Ratgeber/Glossar: Betriebskosten

Betriebskosten: Definition und gesetzliche Grundlage

Betriebskosten sind die laufenden Kosten, die durch den Betrieb eines Gebäudes entstehen und vom Vermieter auf den Mieter umgelegt werden dürfen. Was genau dazugehört — und was nicht — regelt die Betriebskostenverordnung.

Definition nach § 1 BetrKV

Betriebskosten sind nach § 1 Abs. 1 der Betriebskostenverordnung (BetrKV) die Kosten, die dem Eigentümer durch den bestimmungsgemäßen Gebrauch des Gebäudes laufend entstehen. Entscheidend ist das Wort laufend: Es muss sich um wiederkehrende Ausgaben handeln, nicht um einmalige Kosten für Reparaturen oder Investitionen.

  • Grundsteuer (§ 2 Nr. 1 BetrKV)
  • Wasserversorgung und Abwasser (§ 2 Nr. 2, 3)
  • Heizkosten und Warmwasser (§ 2 Nr. 4, 5)
  • Gebäudeversicherung, Haftpflicht, Glasversicherung (§ 2 Nr. 13)
  • Hausmeister, Reinigung, Gartenpflege (§ 2 Nr. 9, 10, 14)

Eine vollständige Übersicht bietet der Ratgeber zu umlagefähigen Nebenkosten.
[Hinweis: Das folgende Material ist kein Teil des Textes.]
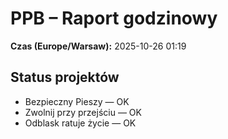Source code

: # PPB – Raport godzinowy
**Czas (Europe/Warsaw):** 2025-10-26 01:19

## Status projektów
- Bezpieczny Pieszy — OK
- Zwolnij przy przejściu — OK
- Odblask ratuje życie — OK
Was nicht zu den Betriebskosten gehört

§ 1 Abs. 2 BetrKV stellt klar, dass bestimmte Kosten ausdrücklich keine Betriebskosten sind und nicht auf den Mieter umgelegt werden dürfen:

  • Instandhaltungs- und Instandsetzungskosten (Reparaturen, Erneuerungen)
  • Verwaltungskosten (Hausverwaltungsgebühren, Buchführung)
  • Kosten für die Abschreibung des Gebäudes
  • Sonstige einmalige Kosten, die nicht laufend entstehen

Betriebskosten vs. Nebenkosten: Der Unterschied

Im deutschen Mietrecht ist der korrekte Rechtsbegriff Betriebskosten. Der Begriff Nebenkosten ist umgangssprachlich und hat keine eigene gesetzliche Definition — bezeichnet aber in der Praxis dieselben Kosten. Wenn im Mietvertrag von "Nebenkosten" die Rede ist, meint das in aller Regel die Betriebskosten im Sinne der BetrKV.

Mehr zur gesetzlichen Grundlage erklärt der Ratgeber zur Betriebskostenverordnung.

Häufige Fragen

Sind Betriebskosten und Nebenkosten dasselbe?

Umgangssprachlich werden beide Begriffe gleichbedeutend verwendet. Im deutschen Mietrecht ist der rechtlich korrekte Begriff 'Betriebskosten' — definiert in § 1 BetrKV. 'Nebenkosten' ist kein Rechtsbegriff, bezeichnet in der Praxis aber dieselben Kosten.

Welche Kosten sind typische Betriebskosten?

Typische Betriebskosten sind: Grundsteuer, Wasserversorgung, Abwasser, Heizung, Warmwasser, Aufzug, Straßenreinigung, Müllabfuhr, Gebäudereinigung, Gartenpflege, Hausbeleuchtung, Schornsteinreinigung und Gebäudeversicherung — jeweils gemäß § 2 BetrKV.

Kann ich Verwaltungskosten als Betriebskosten abrechnen?

Nein. Verwaltungskosten — also Kosten für Hausverwaltung, Buchführung oder Verwaltungssoftware — sind nach § 1 Abs. 2 BetrKV ausdrücklich keine Betriebskosten und können nicht auf den Mieter umgelegt werden.

Was ist der Unterschied zwischen laufenden Kosten und Instandhaltungskosten?

Betriebskosten sind laufende Kosten, die regelmäßig und dauerhaft entstehen (z. B. Heizung, Wasser, Versicherung). Instandhaltungskosten entstehen durch Reparaturen und Erneuerungen — sie dienen der Substanzerhaltung des Gebäudes und sind nicht umlagefähig.